Actions to take:
(1) In the forum thread on axes, what does jwal10 use instead of a splitting maul?
(2) Reproduce the part of the forum thread on axes from "I bought this" to "beside my bed." verbatim.
(3) Continue the forum thread on axes from its last line.

Yes to bucking up a log with the ax once felled. A saw is faster and less messy, but those ax chips make great kindling.
As for how often to sharpen, well....there are variables. If you are taking out stumps all day and cutting roots, you're going to let that edge go just a little longer. If you are felling, limbing and bucking with an ax.....like an old man once told me, "ain't no time wasted in whettin'"


Do you read much ?

I bought this book back in my formative years......
http://www.ebay.com/itm/NEW-The-Ax-...223?pt=US_Nonfiction_Book&hash=item5d2b51ea57

The man does a thorough job of explaining just about everything you'd need to know, from his point of view and experience. Like the men on board, here, he does recommend power equipment if you have access to it for your woodland projects, but, like me, Cook seeks to keep the old traditions alive and his ax blades sharp.

The day will come......

Incidentally, I keep a VERY large and mint condition broadaxe beside my bed.
When young men come to visit whom I think might would have the slightest interest in my eldest daughter, I make a point to be sitting on the porch with a large whet stone, (I like a Carborundum #57 Brand) just a whettin' that blade as they walk up to the house.
I've yet to meet the young man whose eyes light up with appreciation for a good blade, lovingly cared for......and, until I do, well. :croc:


----------



## jwal10 (Jun 5, 2010)

BooRadley said:


> Hi. I am looking for the best type of ax to chop down trees with. Also, for those of you who have felled quite a few trees with axes, tell me, how often (in terms of how many trees you have cut with it) do you personally need to sharpen your ax? Also, do you section the tree while it lays on the ground, with your ax?
> 
> And please tell me, what is the best type of saw (hand tool not power tool) for sectioning? The best type of maul for splitting?
> 
> If any of you are chicks, that would be especially helpful, as I am also. Thanks.


A felling axe is thin like the first example, cuts deep and doesn't bind in the wood. Worthless for splitting as it goes deep and no wedge effect. A felling axe doesn't need sharpened often if kept out of dirt, it needs honed with a stone, you can shave with it. Buck before limbing the bottom of the tree to keep it up off the ground. .

But, I have to say if you are doing this to cut wood for firewood a saw is better and easier. A felling saw has a narrower blade than a bucking saw, they were also called a whip saw. Best in 2 person operation, each end is pulled, hard to push this type of saw and keep in the wood.


Best type of saw? How big are the trees to be cut? How strong are you? If small trees (less than a foot) I would use a Bow saw to buck with, thin, narrow blade for easier one person operation.

Maul, there again how strong are you, I am 5'3", male with a bad left shoulder, arm and hand and have always had a tough time using a splitting maul, I use wedges and a heavy hammer, 4 lb is about all I want....James


----------



## geo in mi (Nov 14, 2008)

In the hands of an experienced user, a double-bitted axe may be fine, but I don't think I would recommend it for a beginner, as the OP seems to be. If you don't know how to grip it, and you haven't swung an axe, there's too much possibility for a comeback and a nasty cut...My opinion.......

geo


----------



## Cabin Fever (May 10, 2002)

Record list:
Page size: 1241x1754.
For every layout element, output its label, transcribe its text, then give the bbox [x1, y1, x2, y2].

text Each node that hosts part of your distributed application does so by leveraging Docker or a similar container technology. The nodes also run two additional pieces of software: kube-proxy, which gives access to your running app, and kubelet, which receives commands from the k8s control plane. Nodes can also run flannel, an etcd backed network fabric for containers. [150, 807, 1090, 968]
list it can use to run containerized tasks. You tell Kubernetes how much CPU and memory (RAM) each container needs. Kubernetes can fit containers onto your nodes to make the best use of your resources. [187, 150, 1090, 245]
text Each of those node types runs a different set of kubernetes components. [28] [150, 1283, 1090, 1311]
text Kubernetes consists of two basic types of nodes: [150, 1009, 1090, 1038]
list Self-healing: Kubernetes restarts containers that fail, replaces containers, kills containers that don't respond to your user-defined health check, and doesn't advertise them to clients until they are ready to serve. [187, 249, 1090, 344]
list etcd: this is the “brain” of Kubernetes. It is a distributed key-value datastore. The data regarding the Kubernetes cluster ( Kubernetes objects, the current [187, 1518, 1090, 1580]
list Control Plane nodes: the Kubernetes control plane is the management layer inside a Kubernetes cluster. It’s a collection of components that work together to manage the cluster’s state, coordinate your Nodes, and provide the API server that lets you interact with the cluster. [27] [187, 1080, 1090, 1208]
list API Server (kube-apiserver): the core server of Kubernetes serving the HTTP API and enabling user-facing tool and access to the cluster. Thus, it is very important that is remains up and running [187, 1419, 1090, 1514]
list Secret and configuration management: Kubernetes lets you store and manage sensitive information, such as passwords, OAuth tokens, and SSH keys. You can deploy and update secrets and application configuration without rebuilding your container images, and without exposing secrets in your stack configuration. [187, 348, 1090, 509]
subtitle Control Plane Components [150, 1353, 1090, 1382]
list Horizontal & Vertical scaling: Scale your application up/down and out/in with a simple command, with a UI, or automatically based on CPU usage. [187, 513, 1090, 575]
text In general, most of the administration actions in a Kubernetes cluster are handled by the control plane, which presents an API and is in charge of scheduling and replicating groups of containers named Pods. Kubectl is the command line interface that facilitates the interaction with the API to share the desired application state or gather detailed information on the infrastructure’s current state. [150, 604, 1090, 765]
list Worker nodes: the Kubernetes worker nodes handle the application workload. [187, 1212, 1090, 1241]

Responses to the exercise:
(1) Wedges and a heavy hammer, about 4 lb at most.

(2)
I bought this book back in my formative years......
http://www.ebay.com/itm/NEW-The-Ax-...223?pt=US_Nonfiction_Book&hash=item5d2b51ea57

The man does a thorough job of explaining just about everything you'd need to know, from his point of view and experience. Like the men on board, here, he does recommend power equipment if you have access to it for your woodland projects, but, like me, Cook seeks to keep the old traditions alive and his ax blades sharp.

The day will come......

Incidentally, I keep a VERY large and mint condition broadaxe beside my bed.

(3)
A nice double bit axe - like the Swedish made, hand-forged Gransfor axe shown by BFF - a large bow saw or one-man crosscut saw for bucking the tree trunks into rounds, and a small bow saw or a buck saw for the smaller limbs and branches. Remember to get the appropriate sharpening files for each saw and maybe a fine stone for the axe and a saw set for the crosscut saw. Don't forget a peavy to turn the logs so the saws don't get pinched. Congratulations, you've just spent the same amount as a chainsaw would cost.


----------



## Ed Norman (Jun 8, 2002)

I was in a stand of lodgepoles with old stumps from long ago. They had been felled with an axe and it looked like they were getting them down with about 3-4 blows. Every stump was identical looking. It must have been some axe and operator.


----------



## CIW (Oct 2, 2007)

I've heard some solid thoughts here. Especially the one about getting a quality chainsaw. I'm sure you have your reasons, and there yours.
When axes, and even some saws, are built. They are painted to preserve them in transit. I see many people that forget to remove all that paint and polish the surface of the blade. Then keep it oiled and wrapped in oil soaked cotton cloth when not in use.
Oiling and wrapping in paper after production is a more common practice for higher quality tools such as Swedish and German wood chisels as well as the best axes.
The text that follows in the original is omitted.